- Tybory Uszyńskie Location within Poland
- Coordinates: 52°58′48″N 22°25′20″E﻿ / ﻿52.98000°N 22.42222°E
- Country: Poland
- Voivodeship: Podlaskie
- County: Wysokie Mazowieckie
- Gmina: Kulesze Kościelne

= Tybory Uszyńskie =

Tybory Uszyńskie is a village in the administrative district of Gmina Kulesze Kościelne, within Wysokie Mazowieckie County, Podlaskie Voivodeship, in north-eastern Poland.

== History ==
The village was probably founded in the 15th century. Joanne et Stanislao de Uszyńskie were mentioned during the establishment of the parish in Kulesze Kościelne. The village was inhabited by members of the Uszyński noble family of the Lubicz coat of arms.

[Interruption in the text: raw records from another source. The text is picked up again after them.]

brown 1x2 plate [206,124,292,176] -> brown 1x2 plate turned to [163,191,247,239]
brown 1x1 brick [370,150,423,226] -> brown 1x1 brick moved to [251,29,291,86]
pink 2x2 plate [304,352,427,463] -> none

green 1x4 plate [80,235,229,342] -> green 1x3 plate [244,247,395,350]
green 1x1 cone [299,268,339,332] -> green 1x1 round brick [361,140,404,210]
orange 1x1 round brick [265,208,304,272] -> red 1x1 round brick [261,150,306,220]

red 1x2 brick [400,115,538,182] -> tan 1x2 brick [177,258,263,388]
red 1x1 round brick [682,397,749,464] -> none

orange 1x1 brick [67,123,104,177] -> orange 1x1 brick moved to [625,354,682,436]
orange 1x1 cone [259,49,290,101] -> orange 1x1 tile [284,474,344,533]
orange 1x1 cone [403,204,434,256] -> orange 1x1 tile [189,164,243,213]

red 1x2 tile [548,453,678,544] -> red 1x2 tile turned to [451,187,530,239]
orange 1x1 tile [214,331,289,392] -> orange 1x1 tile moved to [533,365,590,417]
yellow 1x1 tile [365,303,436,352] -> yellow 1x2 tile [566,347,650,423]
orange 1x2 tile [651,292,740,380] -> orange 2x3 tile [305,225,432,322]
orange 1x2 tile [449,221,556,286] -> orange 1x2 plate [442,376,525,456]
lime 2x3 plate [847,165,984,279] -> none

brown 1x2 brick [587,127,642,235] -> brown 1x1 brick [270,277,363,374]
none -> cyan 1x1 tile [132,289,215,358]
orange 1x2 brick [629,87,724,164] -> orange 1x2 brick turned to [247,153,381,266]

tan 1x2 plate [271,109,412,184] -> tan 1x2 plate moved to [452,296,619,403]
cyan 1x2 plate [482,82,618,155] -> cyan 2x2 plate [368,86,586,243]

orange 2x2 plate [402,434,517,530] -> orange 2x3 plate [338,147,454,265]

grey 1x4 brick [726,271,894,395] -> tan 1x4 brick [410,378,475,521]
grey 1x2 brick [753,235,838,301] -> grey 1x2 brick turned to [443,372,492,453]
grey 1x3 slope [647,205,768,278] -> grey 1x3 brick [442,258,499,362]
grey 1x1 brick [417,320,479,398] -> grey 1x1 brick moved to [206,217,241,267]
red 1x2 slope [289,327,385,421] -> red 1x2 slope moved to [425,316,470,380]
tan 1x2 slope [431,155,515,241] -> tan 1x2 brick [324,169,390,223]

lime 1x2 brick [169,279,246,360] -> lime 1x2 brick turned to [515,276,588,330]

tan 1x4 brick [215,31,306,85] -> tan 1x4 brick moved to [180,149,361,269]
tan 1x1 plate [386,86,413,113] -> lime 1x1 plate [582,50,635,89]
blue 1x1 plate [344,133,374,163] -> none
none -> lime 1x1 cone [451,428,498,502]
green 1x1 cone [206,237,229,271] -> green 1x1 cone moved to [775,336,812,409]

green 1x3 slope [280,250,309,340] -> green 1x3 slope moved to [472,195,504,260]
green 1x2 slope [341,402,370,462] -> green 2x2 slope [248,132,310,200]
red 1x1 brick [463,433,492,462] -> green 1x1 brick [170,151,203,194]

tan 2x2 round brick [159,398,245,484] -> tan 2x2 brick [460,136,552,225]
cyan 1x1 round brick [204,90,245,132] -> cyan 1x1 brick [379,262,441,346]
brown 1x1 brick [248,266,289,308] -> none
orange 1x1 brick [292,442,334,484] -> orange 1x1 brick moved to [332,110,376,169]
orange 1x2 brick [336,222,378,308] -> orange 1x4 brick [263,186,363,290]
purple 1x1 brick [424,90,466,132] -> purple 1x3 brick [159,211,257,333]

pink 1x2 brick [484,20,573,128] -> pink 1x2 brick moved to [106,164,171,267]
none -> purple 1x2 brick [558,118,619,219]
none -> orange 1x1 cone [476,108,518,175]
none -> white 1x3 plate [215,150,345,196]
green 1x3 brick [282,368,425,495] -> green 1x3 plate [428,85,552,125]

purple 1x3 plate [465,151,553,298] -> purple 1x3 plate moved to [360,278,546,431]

It formed part of the szlachta settlement area of Tybory, which included villages belonging to the parishes of Jabłonka Kościelna and Kulesze, as well as the municipalities of Chojany, Dzięciel and Szepietowo.

In 1827, the village had 7 houses and 35 inhabitants. At the end of the 19th century, it belonged to the municipality of Chojane and the parish of Kulesze Kościelne.

At the end of the 19th century, the village had 12 smallholders of noble origin, who owned a total of 276 hectares of land. The average farm had an area of 23 hectares.

In 1921, the village had 15 houses and 86 inhabitants.

== School ==
In 1922, the village's one-class public school had 46 pupils, increasing to 84 in 1923. From 1924, it was a two-class school and had 96 pupils. The number of pupils was 97 in 1925, 97 in 1930, 86 in 1931, and 72 in 1938.

Teachers included Wanda Florianówna and Genowefa Kuleszanka (1925), Eugenia Wiśniowska (1928–1929), Edmund Pawłowski (1935), and Melchior Radziszewski and Włodzimierz Szejnoga (1938).